Dünyanın sonuna yolculuk

Yüce Yöney

yuceyoney@marinedealnews.com

Dünyanın sonu yakın mı, uzaya kaçmaya vakit var mı, Nuh’a özenip yanımızda hayvan götürsek keneler de gelir mi? Bir dünya soruyu yanımıza alacağımıza buraya koyduk, son bir kahveyle dünyanın falına baktık

Kasım ayının sonuna doğru ajanslar dünyada en fazla bilinen uluslararası ilişkiler dergisi Foreign Policy kaynaklı bir haber geçti. ABD merkezli Foreign Policy dünyanın sonunu getirebilecek birkaç senaryoyu değerlendirmişti.
Senaryoların ilki dünyanın sonunu bin yıllar önce dinozorların da yok olmasından sorumlu tutulan göktaşlarının getireceğini söylüyor. Devasa kütleli bir göktaşının çarpması, dünyanın etkisinin kavranması kelimelerle mümkün olmayacak düzeyde bir darbe alması anlamına geliyor. Dergi işin ciddiyetini anlatabilmek için 1908’de gerçekleşen Tunguska olayını hatırlatıyor, ki o zaman Hiroşima’da patlayan atom bombasından bin kat daha güçlü bir göktaşı patlaması yaşanmış. Yine de, kimin içini ferahlatır bilinmez, bu kadar büyük göktaşı çarpmalarının her bir milyon yılda iki kere görüldüğü de önemle vurgulanmış.
İkinci muhtemel felaket senaryosunun merkezinde, bugün artık hemen hemen herkesin bildiği, son dönemin en popüler, popüler olduğu için de zaman zaman saptırılan konularından iklim değişikliği var. Uluslararası İklim Değişikliği Paneli’nde değinildiği gibi, yerküre bu yüzyılın sonuna kadar 4-5 derece ısınırsa deniz seviyesi yaklaşık yarım metre yükselecek, Hollanda kıyıları başta olmak üzere, dünyanın en büyük şehirlerini de kapsayan çok sayıda kıyı şeridi sular altında kalacak. Kıyıda oturanlar düşünsün diye içinden geçirenleri uyaralım. Anlamı doğru, ifadesi pek yerinde olmayan bir deyimle kimsenin “içine su serpilmesin”; okyanuslar dahil birçok denizde canlı hayatın yok olması ya da farklılaşması bile tüm dünyanın etkileneceği bir felaket anlamına geliyor. Hatta iklim değişikliğinin su kaynakları üzerine etkisi düşünülürse dünya ölçeğinde oluşacak kıtlıktan, sayısız savaşa uzanan bir dizi başka felaketten de bahsetmek mümkün.

**Verilen Malzeme:**
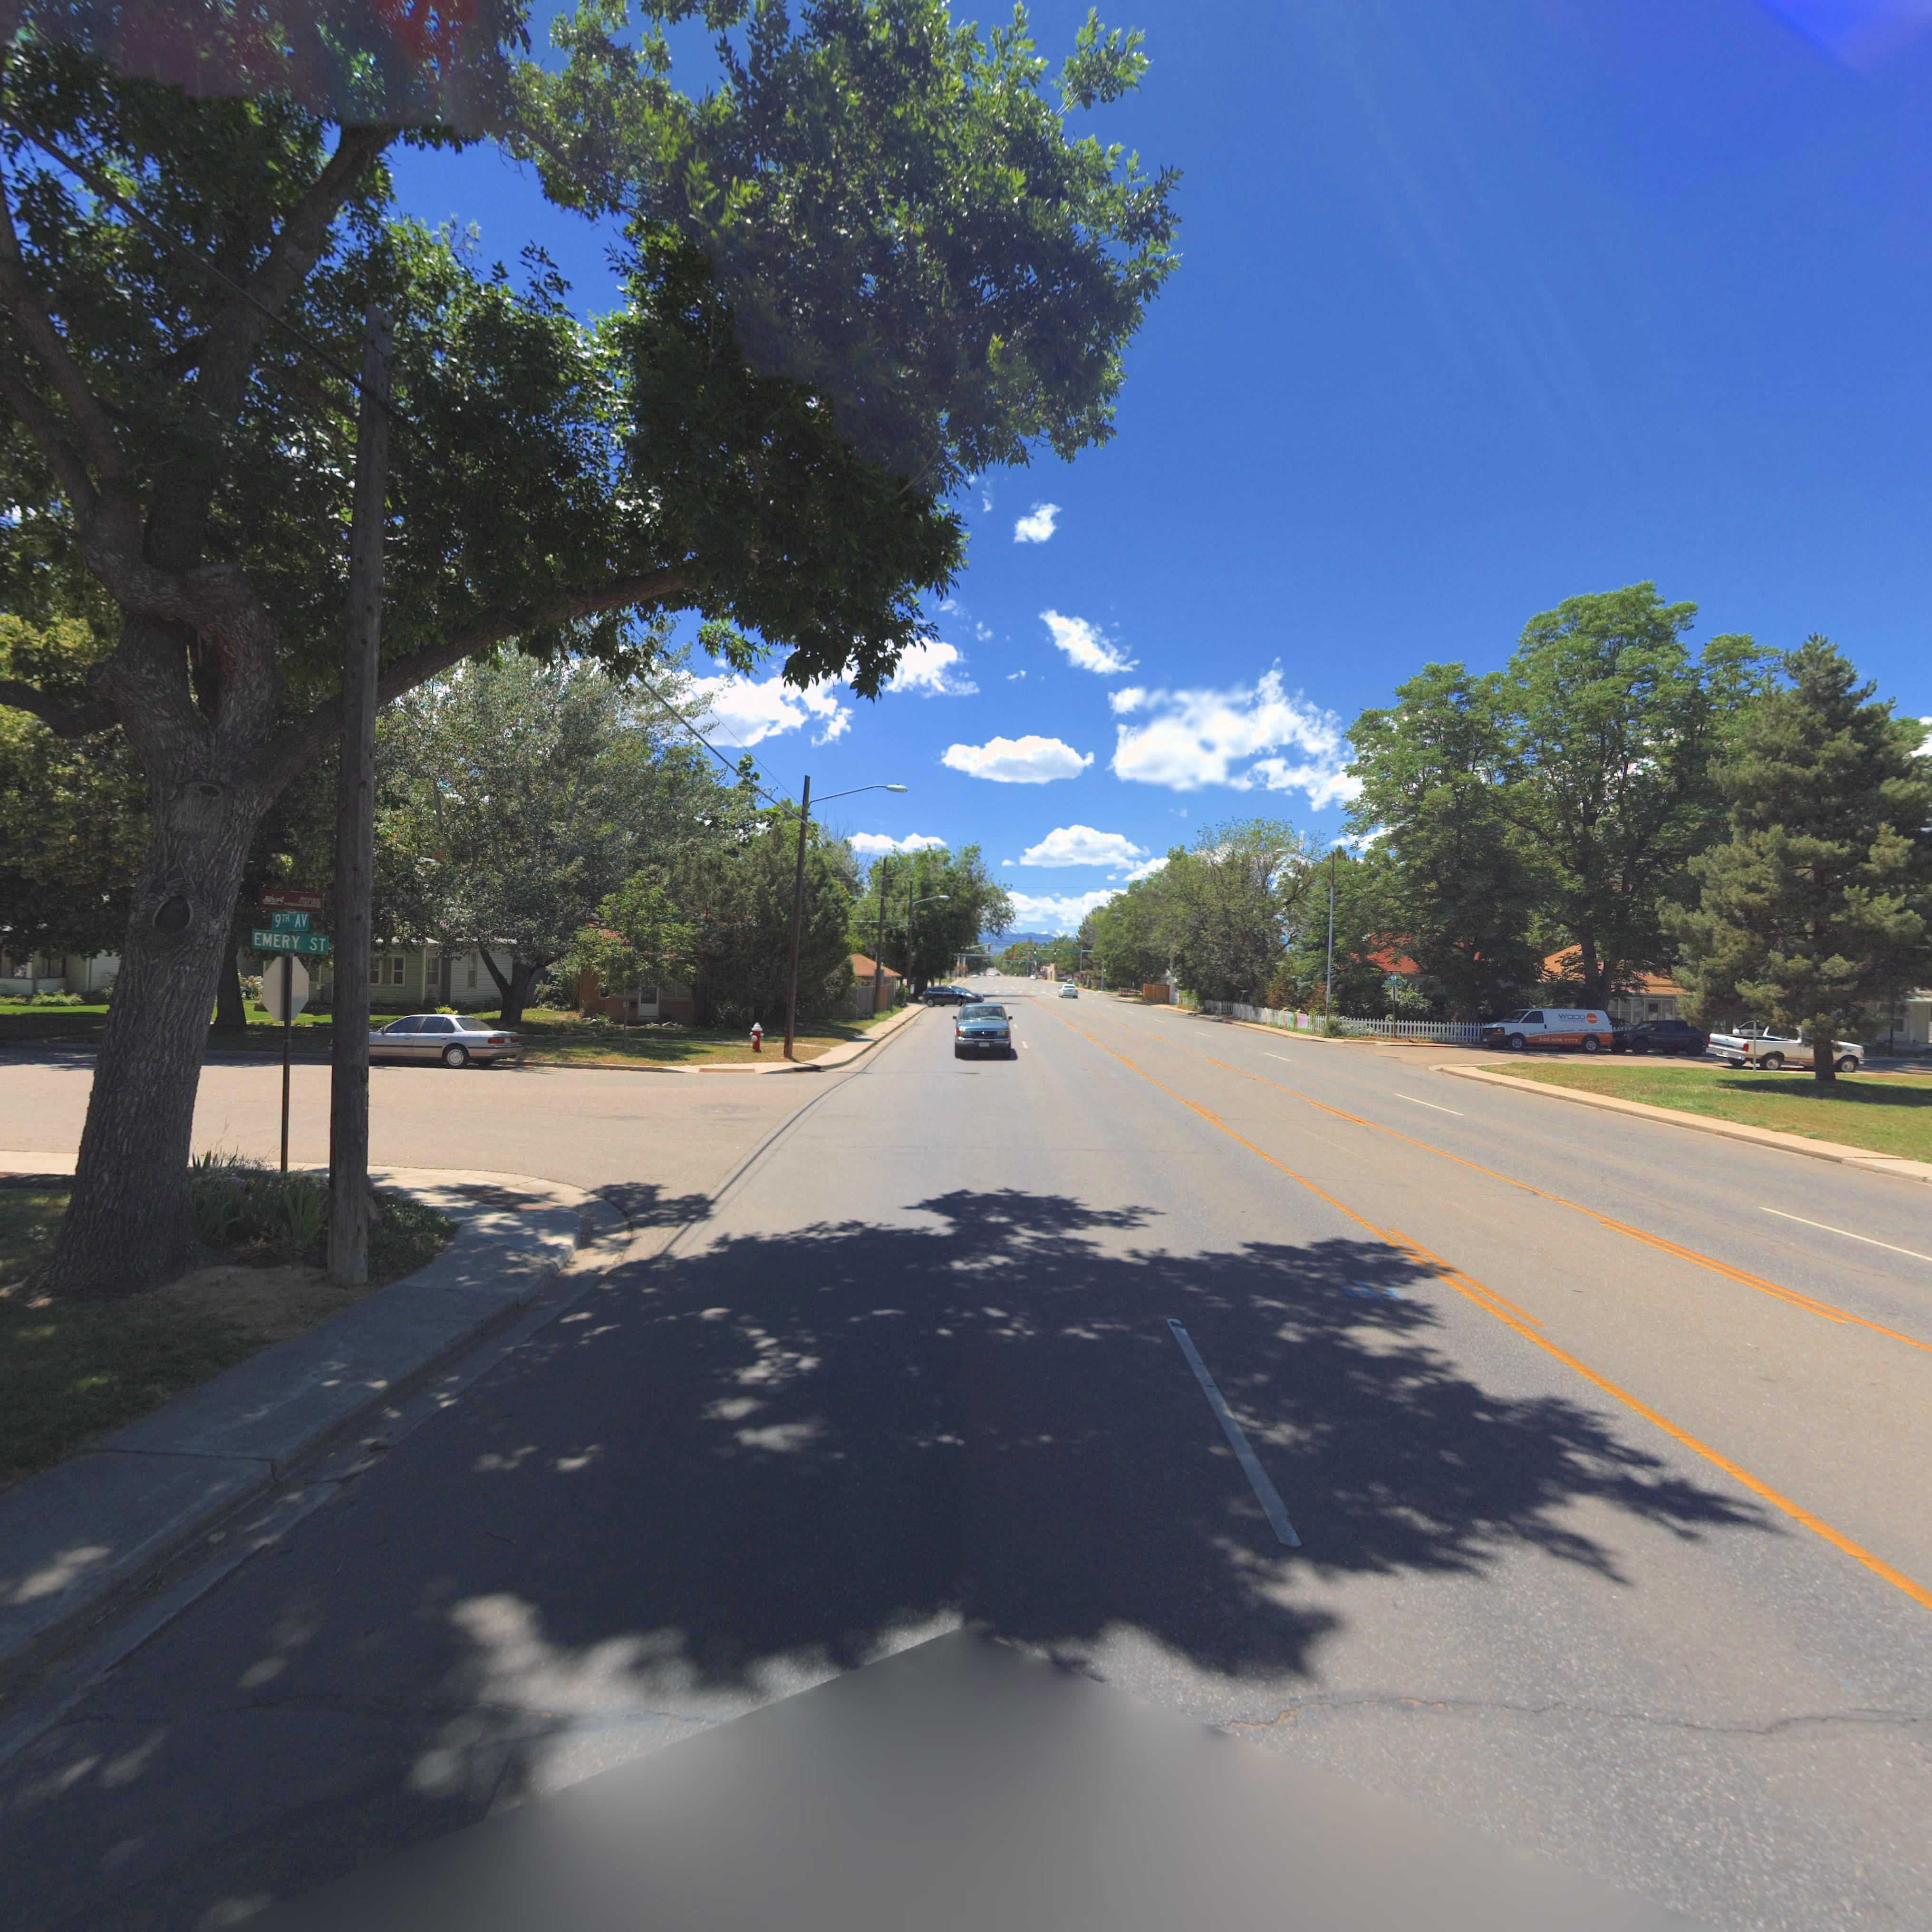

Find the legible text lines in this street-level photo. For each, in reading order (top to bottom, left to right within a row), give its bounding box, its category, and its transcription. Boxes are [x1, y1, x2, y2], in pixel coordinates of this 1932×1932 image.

[274, 913, 308, 928] StreetName: 9TH AV
[253, 931, 326, 952] StreetName: EMERY ST
[1384, 979, 1402, 985] StreetName: EMERY ST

**Yönergeler:**
a) Dünyanın sonu üzerine yazıya göre aşağıdaki soruların cevabı nedir?
(i) Foreign Policy dergisinin merkezi hangi ülkededir?
(ii) Tunguska olayı hangi yılda gerçekleşmiştir?
(iii) Yerküre bu yüzyılın sonuna kadar 4-5 derece ısınırsa deniz seviyesi ne kadar yükselecektir?
b) Dünyanın sonu üzerine yazının devamını, son cümlesinden sonra gelecek kısmı yazarak tamamlar mısınız?

**Cevap Anahtarı:**
a)
(i) ABD
(ii) 1908
(iii) Yaklaşık yarım metre

b)
Foreign Policy’de sözü edilen olasılıkların üçüncüsü, bugün artık felaket senaryolarının klasiği haline gelmiş olan nükleer savaş. Dergide yer alan yazıda 1977 yılına bir gönderme var. Soğuk Savaş’ın devam ettiği o dönem, ABD Savunma Bakanlığı’nın yaptığı tahmine göre, Sovyetler Birliği ile ABD arasında gerçekleşecek bir nükleer savaşta hayatını kaybedecek insan sayısı 265 milyonu bulabilirdi. Bu rakama savaş sonrası uzun yıllar boyu eklenecek ölümler, sakatlıklar, hastalıklar dahil değil. Nükleer silahlar Soğuk Savaş yıllarından bu yana çeşitli anlaşmalarla kısıtlandı, sayıları düştü belki ancak bu konuda inandırıcı olmayan resmi rakamlar bir yana, nükleer silahların etki alanının ve tahrip gücünün arttığı da ortada.
Salgın olası felaket senaryolarının dördüncüsü. Amerika’dan Avrupa’ya tüm dünyayı paniğe sürükleyen domuz gribi salgınının yaşandığı bugünlerde herkesin aklına gelen ilk senaryo aslında bu. Toplumlar arası geçişkenliğin yoğun ve ulaşımın bu kadar kolay olmadığı eski dönemlerde bile Avrupa’yı kasıp kavuran vebanın izleri insanlığın belleğinde hâlâ taze. Bir zamanların İspanyol gribi, yakın dönemin kuş gribi, evrimleşerek güçlenen daha bir sürü virüs… Afrika’nın sefaletinin de etkisi var tabii ama, bu kıtada halen salgın kategorisinde kabul edilen birçok hastalık dünyanın geri kalanına da uzak değil aslında. Şu günlerde tekrar dikkat çekilmeye başlanan sıtma tehlikesi gibi, geride kaldığı düşünülen nice hastalık kimi evrimleşen virüsler yoluyla, kimi iklim değişikliğinin etkisiyle tekrar dünyaya korku salacak gibi görünüyor.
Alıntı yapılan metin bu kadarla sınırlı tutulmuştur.